President Donald Trump votes by mail.  As does Vice President Mike Pence, and so do more than a dozen senior Trump officials. Nearly 80% of voters in Arizona and over 60% in Montana — not known as liberal bastions — cast ballots by expanded mail-in voting.

Nevertheless, last month, when he wasn’t busy ineffectually trying to replace the U.S. Attorney in Manhattan with a Trump loyalist, Attorney General William Barr took out after voting by mail as rife with fraud.  In this, he was echoing his master, President Trump.

In an interview he gave to Fox News, the attorney general said voting by mail “opens the floodgates to fraud.” He said that ballots can be stolen from mailboxes.  He argued the vote by mail eliminates the secret ballot. And, he said that “right now, a foreign country could print tens of thousands of counterfeit ballots” that would be hard to detect. And so, he said, vote by mail would undercut public confidence in the integrity of the ballot.

None of that is true. Indeed, quite to the contrary, the one thing most likely to undercut public confidence in the integrity of the ballot is the false narrative being peddled by the attorney general and the president.

Public trust is part of election process

Elections are not just about the actual voting result — they are about whether or not people accept that result as legitimate.  Put another way, the election process fundamentally relies on transparency and public trust. An adversary does not have to directly compromise the vote — for example, by hacking into a database or creating fraudulent mail ballots — to undermine our faith in the system.  The adversary merely must give the impression that it could have happened or that the custodians of the election system are incompetent in order to cast doubt on the election.

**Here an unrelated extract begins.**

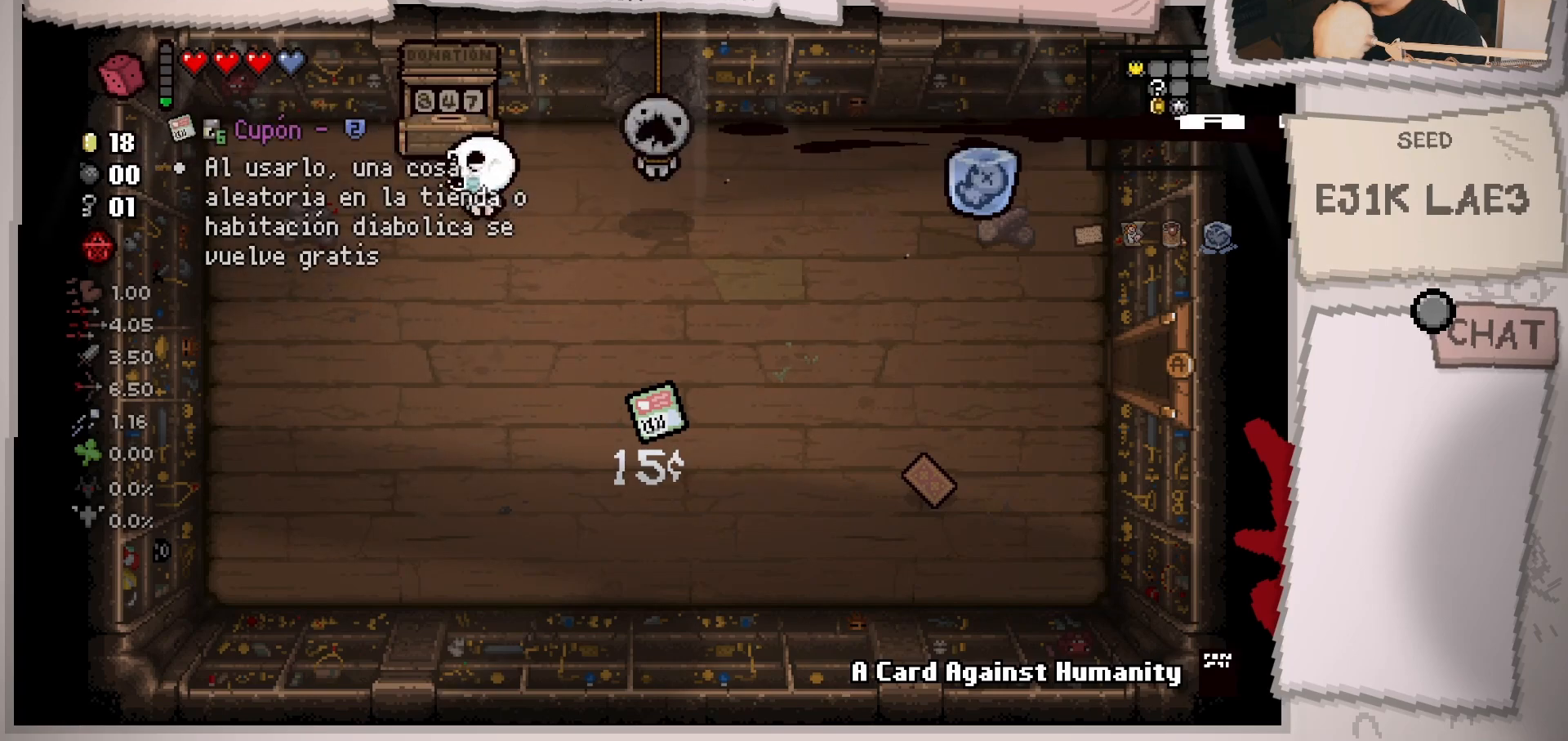
{"buttons": [], "left_stick": "up", "right_stick": "center", "events": [[184, "left_stick", "up"]]}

That’s why Barr’s attack on the mail-in ballot system is so fraught with peril.  Since much of his fear of the “floodgates of fraud” is nonsensical, one can only presume that his attack on vote-by-mail systems has a more insidious purpose.

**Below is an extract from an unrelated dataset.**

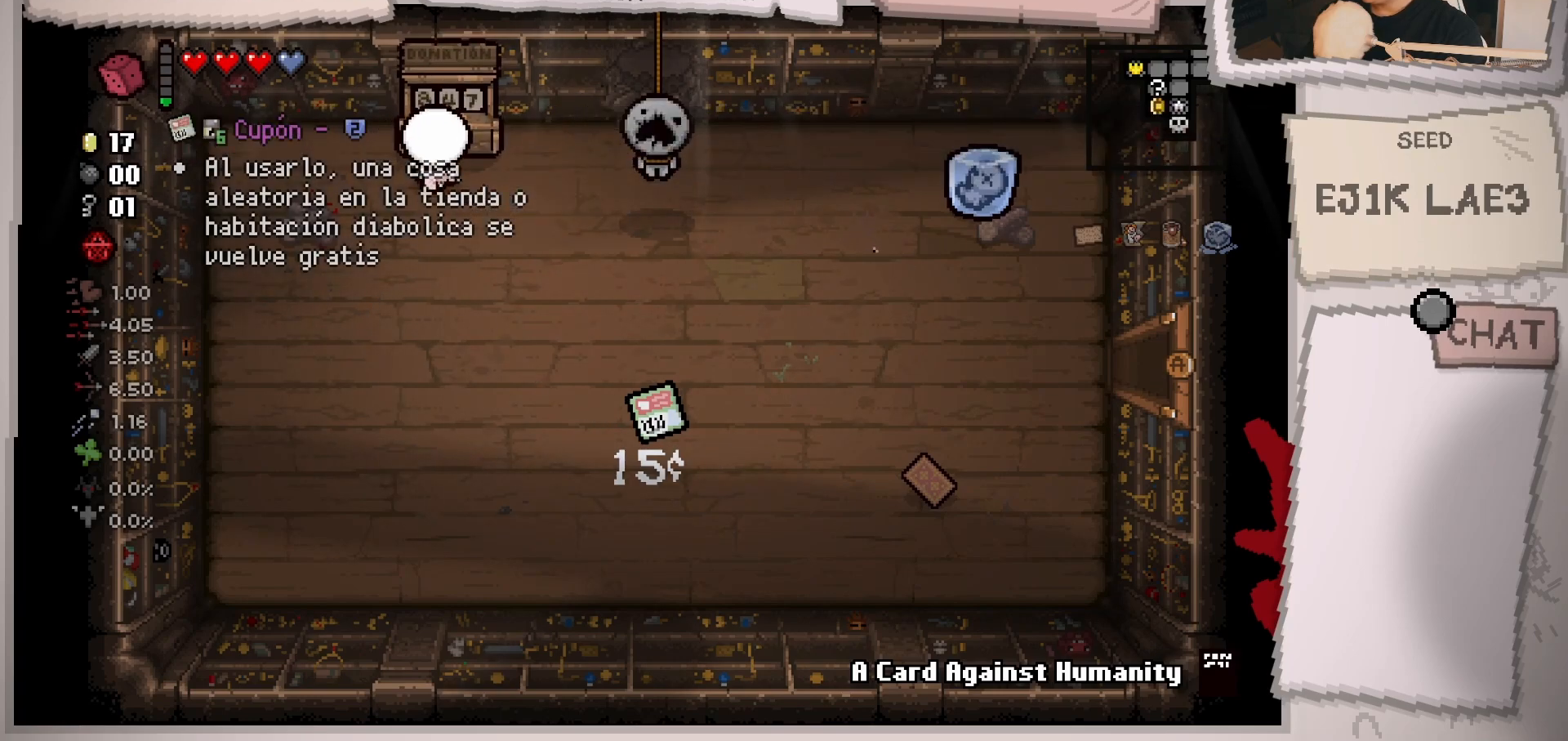
{"buttons": [], "left_stick": "up", "right_stick": "center", "events": []}
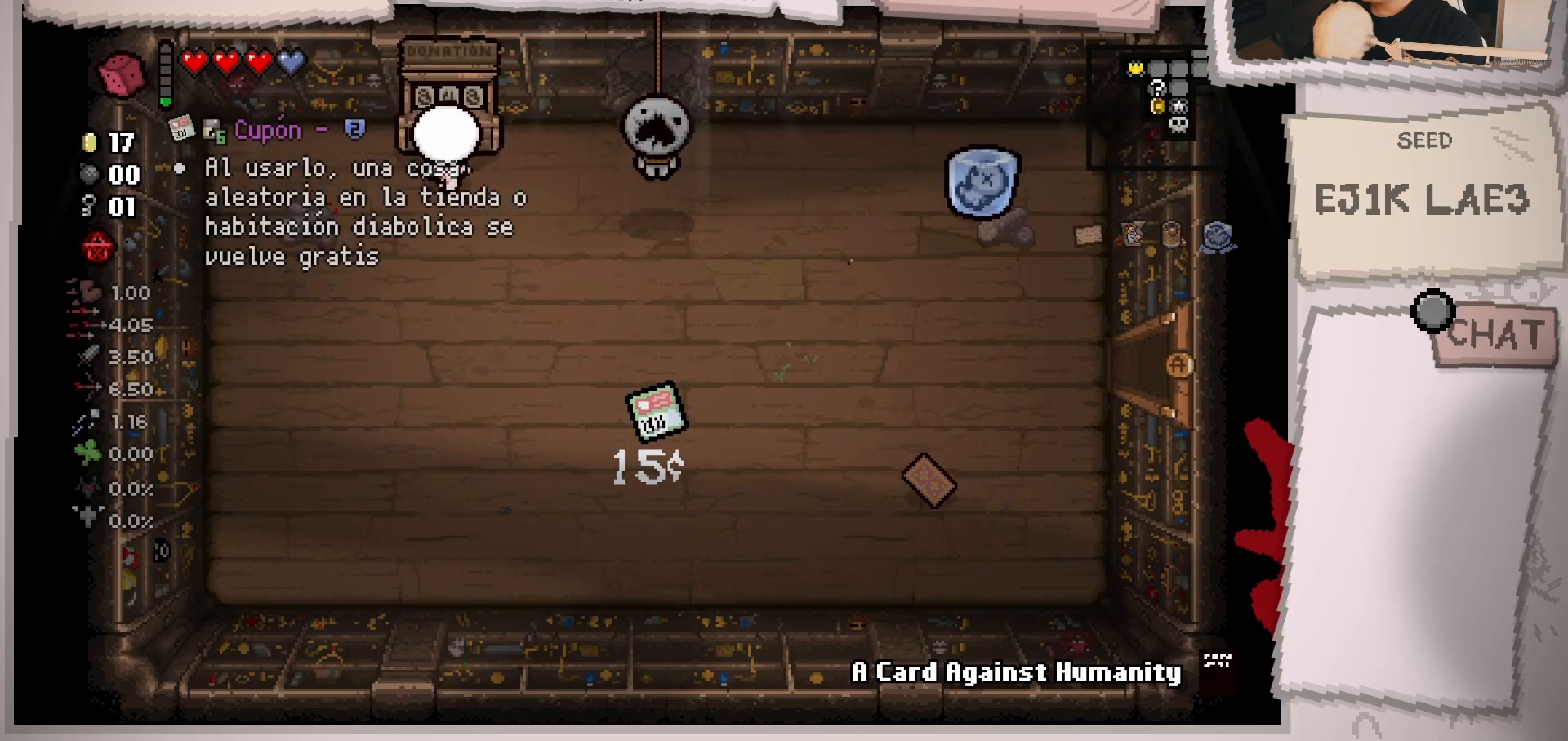
{"buttons": [], "left_stick": "up", "right_stick": "center", "events": []}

To be sure, with mail-in voting there is a risk of lost confidence precisely because it has been, up until recently, uncommon.  Large-scale voting by mail creates an inherent delay in counting the ballots.  This coming election there is an abnormally large number of mail-in ballots.  Americans are used to an election process that is resolved — absent controversy, like Bush v. Gore — in 24-48 hours.  In a close election this year, the process might take one to two weeks. So, it is worthwhile talking about what to expect during the coming election cycle.

But it is vital that we clearly delineate the real concerns with vote-by-mail, rather than politicize the discussion with straw arguments like those advanced by Barr, this weekend. Let’s break down his errors one at a time, and don’t worry, we won’t lose count.

Dispelling the myths of vote-by-mail

First, is the myth of foreign intervention. On the one hand, perhaps we should be grateful that the Trump administration is taking election interference by foreign governments seriously — after all, we know that Russia has been taking it seriously for several years.

But, logistically, this fear is silly. Russia is not going to find a means of printing out and delivering via the U.S. mail tens of thousands of counterfeit physical ballots. Even though the effort might help the postal service with its funding shortfall, it is simply not realistic. Local election authorities know who is on their election rolls and can easily identify duplicates from Russia. If only because mail-in ballots are printed by the states with unique identification codes to assure veracity, this fear simply isn’t plausible.

Nor is it likely that legitimate ballots will be stolen from boxes, marked and returned. Leaving aside the fact that many citizens have locking mailboxes or delivery through home mail slots, it is utterly unrealistic to posit that dozens of Russian operatives, or for that matter operatives of a rival campaign, are going to surreptitiously harvest ballots from mailboxes around the country without being noticed. Nor will citizens whose ballots have not arrived stand silent — their complaints will, no doubt, raise the alarm.

Barr is also wrong to suggest that vote-by-mail impacts the secret ballot. Several states have been operating mail-in ballot systems for years without that problem. Signatures on the outer envelope to establish entitlement to cast a ballot are always disaggregated from the underlying ballots.

Indeed, that is really the much larger point. The attorney general paints voting by mail as if it were some novel “Newfangled Votin’ Method.”  Because, of course, new and different is always dangerous and scary.  But mail-in ballots have been around for years and have had no systemic fraud in state and federal elections. One study of Oregon’s mail-in ballot system found a fraud rate of less than 0.000004 percent — less than the rate of fraud for in-person voting. And, according to the U.S. Election Assistance Commission, voting by mail has increased every year. In 2018, approximately 23% of ballots were absentee ballots.

In short, there are some things the public needs to be cognizant of as we shift to mail-in ballots. But the “floodgates of fraud” are not one of them. When the attorney general says otherwise, he is just trying to scare us for some political purpose.